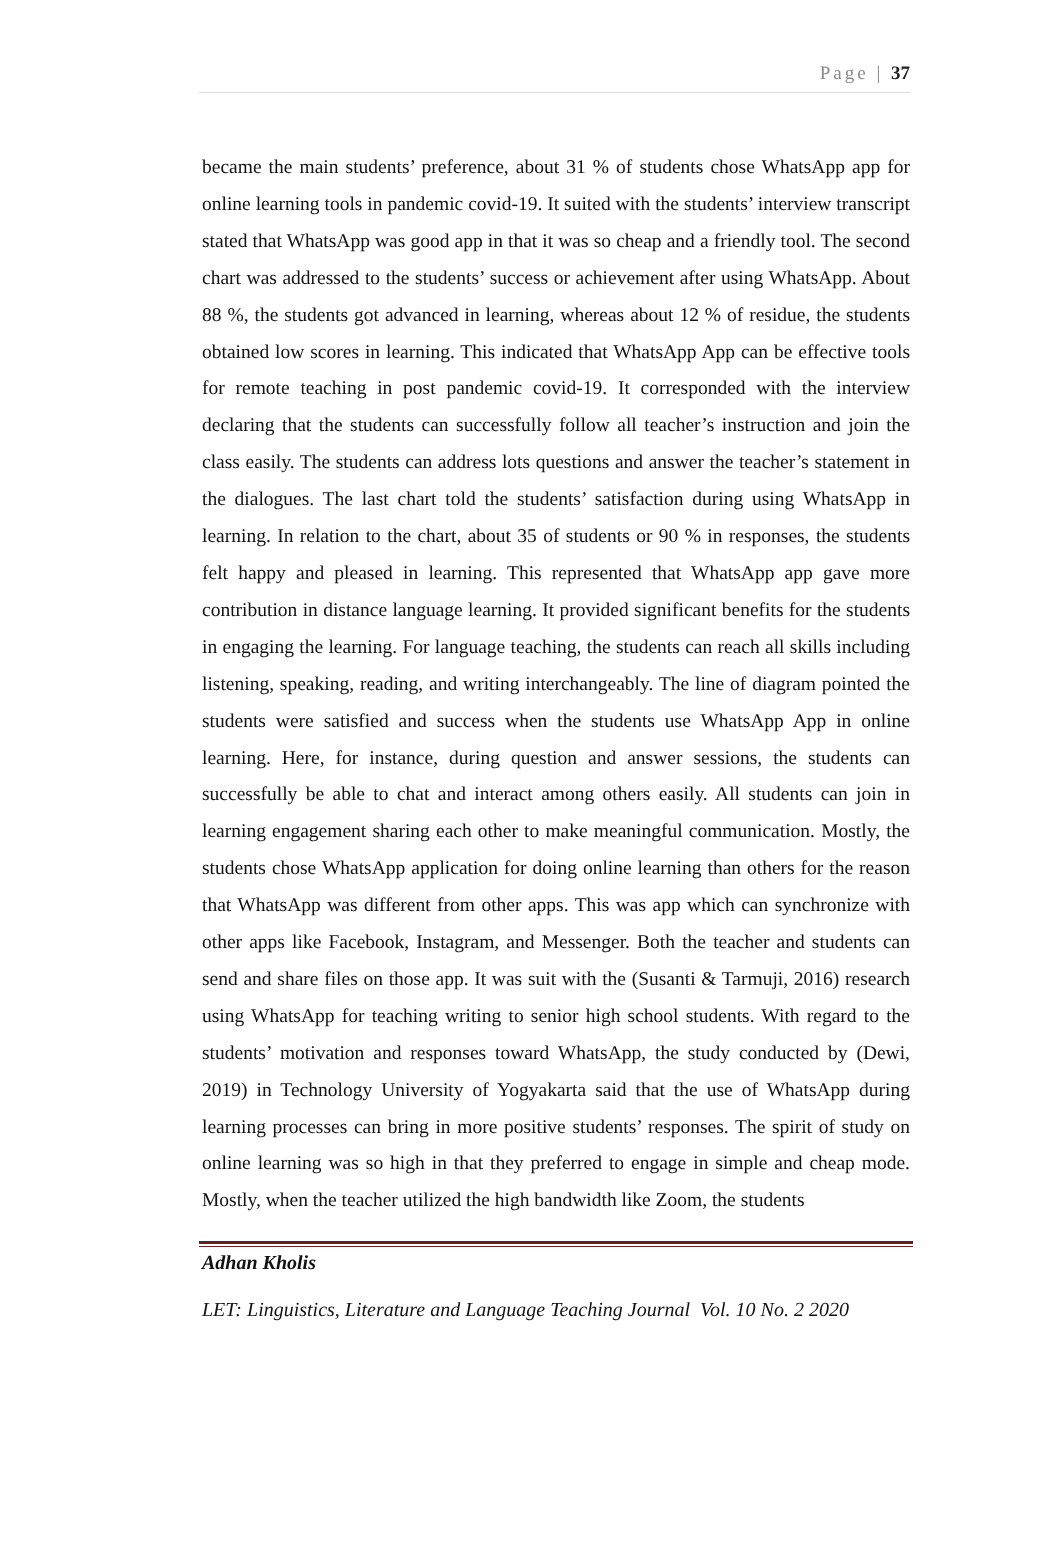Page | 37
became the main students’ preference, about 31 % of students chose WhatsApp app for online learning tools in pandemic covid-19. It suited with the students’ interview transcript stated that WhatsApp was good app in that it was so cheap and a friendly tool. The second chart was addressed to the students’ success or achievement after using WhatsApp. About 88 %, the students got advanced in learning, whereas about 12 % of residue, the students obtained low scores in learning. This indicated that WhatsApp App can be effective tools for remote teaching in post pandemic covid-19. It corresponded with the interview declaring that the students can successfully follow all teacher’s instruction and join the class easily. The students can address lots questions and answer the teacher’s statement in the dialogues. The last chart told the students’ satisfaction during using WhatsApp in learning. In relation to the chart, about 35 of students or 90 % in responses, the students felt happy and pleased in learning. This represented that WhatsApp app gave more contribution in distance language learning. It provided significant benefits for the students in engaging the learning. For language teaching, the students can reach all skills including listening, speaking, reading, and writing interchangeably. The line of diagram pointed the students were satisfied and success when the students use WhatsApp App in online learning. Here, for instance, during question and answer sessions, the students can successfully be able to chat and interact among others easily. All students can join in learning engagement sharing each other to make meaningful communication. Mostly, the students chose WhatsApp application for doing online learning than others for the reason that WhatsApp was different from other apps. This was app which can synchronize with other apps like Facebook, Instagram, and Messenger. Both the teacher and students can send and share files on those app. It was suit with the (Susanti & Tarmuji, 2016) research using WhatsApp for teaching writing to senior high school students. With regard to the students’ motivation and responses toward WhatsApp, the study conducted by (Dewi, 2019) in Technology University of Yogyakarta said that the use of WhatsApp during learning processes can bring in more positive students’ responses. The spirit of study on online learning was so high in that they preferred to engage in simple and cheap mode. Mostly, when the teacher utilized the high bandwidth like Zoom, the students
Adhan Kholis
LET: Linguistics, Literature and Language Teaching Journal Vol. 10 No. 2 2020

» Your goal
The expected output is every line of the data, unchanged, with the pictures skipped.

» Expected answer
Page | 37
became the main students’ preference, about 31 % of students chose WhatsApp app for online learning tools in pandemic covid-19. It suited with the students’ interview transcript stated that WhatsApp was good app in that it was so cheap and a friendly tool. The second chart was addressed to the students’ success or achievement after using WhatsApp. About 88 %, the students got advanced in learning, whereas about 12 % of residue, the students obtained low scores in learning. This indicated that WhatsApp App can be effective tools for remote teaching in post pandemic covid-19. It corresponded with the interview declaring that the students can successfully follow all teacher’s instruction and join the class easily. The students can address lots questions and answer the teacher’s statement in the dialogues. The last chart told the students’ satisfaction during using WhatsApp in learning. In relation to the chart, about 35 of students or 90 % in responses, the students felt happy and pleased in learning. This represented that WhatsApp app gave more contribution in distance language learning. It provided significant benefits for the students in engaging the learning. For language teaching, the students can reach all skills including listening, speaking, reading, and writing interchangeably. The line of diagram pointed the students were satisfied and success when the students use WhatsApp App in online learning. Here, for instance, during question and answer sessions, the students can successfully be able to chat and interact among others easily. All students can join in learning engagement sharing each other to make meaningful communication. Mostly, the students chose WhatsApp application for doing online learning than others for the reason that WhatsApp was different from other apps. This was app which can synchronize with other apps like Facebook, Instagram, and Messenger. Both the teacher and students can send and share files on those app. It was suit with the (Susanti & Tarmuji, 2016) research using WhatsApp for teaching writing to senior high school students. With regard to the students’ motivation and responses toward WhatsApp, the study conducted by (Dewi, 2019) in Technology University of Yogyakarta said that the use of WhatsApp during learning processes can bring in more positive students’ responses. The spirit of study on online learning was so high in that they preferred to engage in simple and cheap mode. Mostly, when the teacher utilized the high bandwidth like Zoom, the students
Adhan Kholis
LET: Linguistics, Literature and Language Teaching Journal Vol. 10 No. 2 2020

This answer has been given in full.